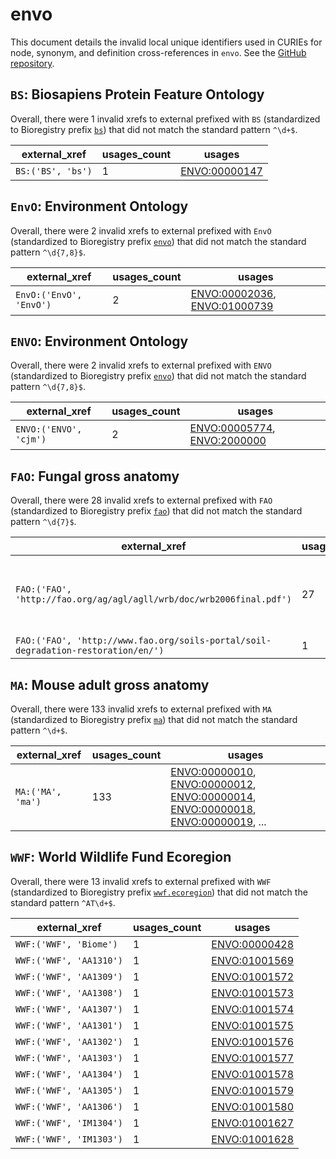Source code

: # envo

This document details the invalid local unique identifiers used in CURIEs
for node, synonym, and definition cross-references in `envo`. See the [GitHub repository](https://github.com/EnvironmentOntology/envo).


## `BS`: Biosapiens Protein Feature Ontology

Overall, there were 1 invalid
xrefs to external prefixed with `BS` (standardized to Bioregistry
prefix [`bs`](https://bioregistry.io/bs)) that
did not match the standard pattern `^\d+$`.

| external_xref     |   usages_count | usages                                                |
|-------------------|----------------|-------------------------------------------------------|
| `BS:('BS', 'bs')` |              1 | [ENVO:00000147](https://bioregistry.io/ENVO:00000147) |

## `EnvO`: Environment Ontology

Overall, there were 2 invalid
xrefs to external prefixed with `EnvO` (standardized to Bioregistry
prefix [`envo`](https://bioregistry.io/envo)) that
did not match the standard pattern `^\d{7,8}$`.

| external_xref           |   usages_count | usages                                                                                                       |
|-------------------------|----------------|--------------------------------------------------------------------------------------------------------------|
| `EnvO:('EnvO', 'EnvO')` |              2 | [ENVO:00002036](https://bioregistry.io/ENVO:00002036), [ENVO:01000739](https://bioregistry.io/ENVO:01000739) |

## `ENVO`: Environment Ontology

Overall, there were 2 invalid
xrefs to external prefixed with `ENVO` (standardized to Bioregistry
prefix [`envo`](https://bioregistry.io/envo)) that
did not match the standard pattern `^\d{7,8}$`.

| external_xref          |   usages_count | usages                                                                                                     |
|------------------------|----------------|------------------------------------------------------------------------------------------------------------|
| `ENVO:('ENVO', 'cjm')` |              2 | [ENVO:00005774](https://bioregistry.io/ENVO:00005774), [ENVO:2000000](https://bioregistry.io/ENVO:2000000) |

## `FAO`: Fungal gross anatomy

Overall, there were 28 invalid
xrefs to external prefixed with `FAO` (standardized to Bioregistry
prefix [`fao`](https://bioregistry.io/fao)) that
did not match the standard pattern `^\d{7}$`.

| external_xref                                                                     |   usages_count | usages                                                                                                                                                                                                                                                                                 |
|-----------------------------------------------------------------------------------|----------------|----------------------------------------------------------------------------------------------------------------------------------------------------------------------------------------------------------------------------------------------------------------------------------------|
| `FAO:('FAO', 'http://fao.org/ag/agl/agll/wrb/doc/wrb2006final.pdf')`              |             27 | [ENVO:00002229](https://bioregistry.io/ENVO:00002229), [ENVO:00002231](https://bioregistry.io/ENVO:00002231), [ENVO:00002233](https://bioregistry.io/ENVO:00002233), [ENVO:00002234](https://bioregistry.io/ENVO:00002234), [ENVO:00002235](https://bioregistry.io/ENVO:00002235), ... |
| `FAO:('FAO', 'http://www.fao.org/soils-portal/soil-degradation-restoration/en/')` |              1 | [ENVO:01000705](https://bioregistry.io/ENVO:01000705)                                                                                                                                                                                                                                  |

## `MA`: Mouse adult gross anatomy

Overall, there were 133 invalid
xrefs to external prefixed with `MA` (standardized to Bioregistry
prefix [`ma`](https://bioregistry.io/ma)) that
did not match the standard pattern `^\d+$`.

| external_xref     |   usages_count | usages                                                                                                                                                                                                                                                                                 |
|-------------------|----------------|----------------------------------------------------------------------------------------------------------------------------------------------------------------------------------------------------------------------------------------------------------------------------------------|
| `MA:('MA', 'ma')` |            133 | [ENVO:00000010](https://bioregistry.io/ENVO:00000010), [ENVO:00000012](https://bioregistry.io/ENVO:00000012), [ENVO:00000014](https://bioregistry.io/ENVO:00000014), [ENVO:00000018](https://bioregistry.io/ENVO:00000018), [ENVO:00000019](https://bioregistry.io/ENVO:00000019), ... |

## `WWF`: World Wildlife Fund Ecoregion

Overall, there were 13 invalid
xrefs to external prefixed with `WWF` (standardized to Bioregistry
prefix [`wwf.ecoregion`](https://bioregistry.io/wwf.ecoregion)) that
did not match the standard pattern `^AT\d+$`.

| external_xref           |   usages_count | usages                                                |
|-------------------------|----------------|-------------------------------------------------------|
| `WWF:('WWF', 'Biome')`  |              1 | [ENVO:00000428](https://bioregistry.io/ENVO:00000428) |
| `WWF:('WWF', 'AA1310')` |              1 | [ENVO:01001569](https://bioregistry.io/ENVO:01001569) |
| `WWF:('WWF', 'AA1309')` |              1 | [ENVO:01001572](https://bioregistry.io/ENVO:01001572) |
| `WWF:('WWF', 'AA1308')` |              1 | [ENVO:01001573](https://bioregistry.io/ENVO:01001573) |
| `WWF:('WWF', 'AA1307')` |              1 | [ENVO:01001574](https://bioregistry.io/ENVO:01001574) |
| `WWF:('WWF', 'AA1301')` |              1 | [ENVO:01001575](https://bioregistry.io/ENVO:01001575) |
| `WWF:('WWF', 'AA1302')` |              1 | [ENVO:01001576](https://bioregistry.io/ENVO:01001576) |
| `WWF:('WWF', 'AA1303')` |              1 | [ENVO:01001577](https://bioregistry.io/ENVO:01001577) |
| `WWF:('WWF', 'AA1304')` |              1 | [ENVO:01001578](https://bioregistry.io/ENVO:01001578) |
| `WWF:('WWF', 'AA1305')` |              1 | [ENVO:01001579](https://bioregistry.io/ENVO:01001579) |
| `WWF:('WWF', 'AA1306')` |              1 | [ENVO:01001580](https://bioregistry.io/ENVO:01001580) |
| `WWF:('WWF', 'IM1304')` |              1 | [ENVO:01001627](https://bioregistry.io/ENVO:01001627) |
| `WWF:('WWF', 'IM1303')` |              1 | [ENVO:01001628](https://bioregistry.io/ENVO:01001628) |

**What you are asked to do**. In the listing above, find the line containing "1 | [ENVO:01001572](https://bioregistry.io/ENVO:01001572) |" and the line containing "1 | [ENVO:01001575](https://bioregistry.io/ENVO:01001575) |". Output them and every line between, exactly, and nothing else.

**Task response**.
| `WWF:('WWF', 'AA1309')` |              1 | [ENVO:01001572](https://bioregistry.io/ENVO:01001572) |
| `WWF:('WWF', 'AA1308')` |              1 | [ENVO:01001573](https://bioregistry.io/ENVO:01001573) |
| `WWF:('WWF', 'AA1307')` |              1 | [ENVO:01001574](https://bioregistry.io/ENVO:01001574) |
| `WWF:('WWF', 'AA1301')` |              1 | [ENVO:01001575](https://bioregistry.io/ENVO:01001575) |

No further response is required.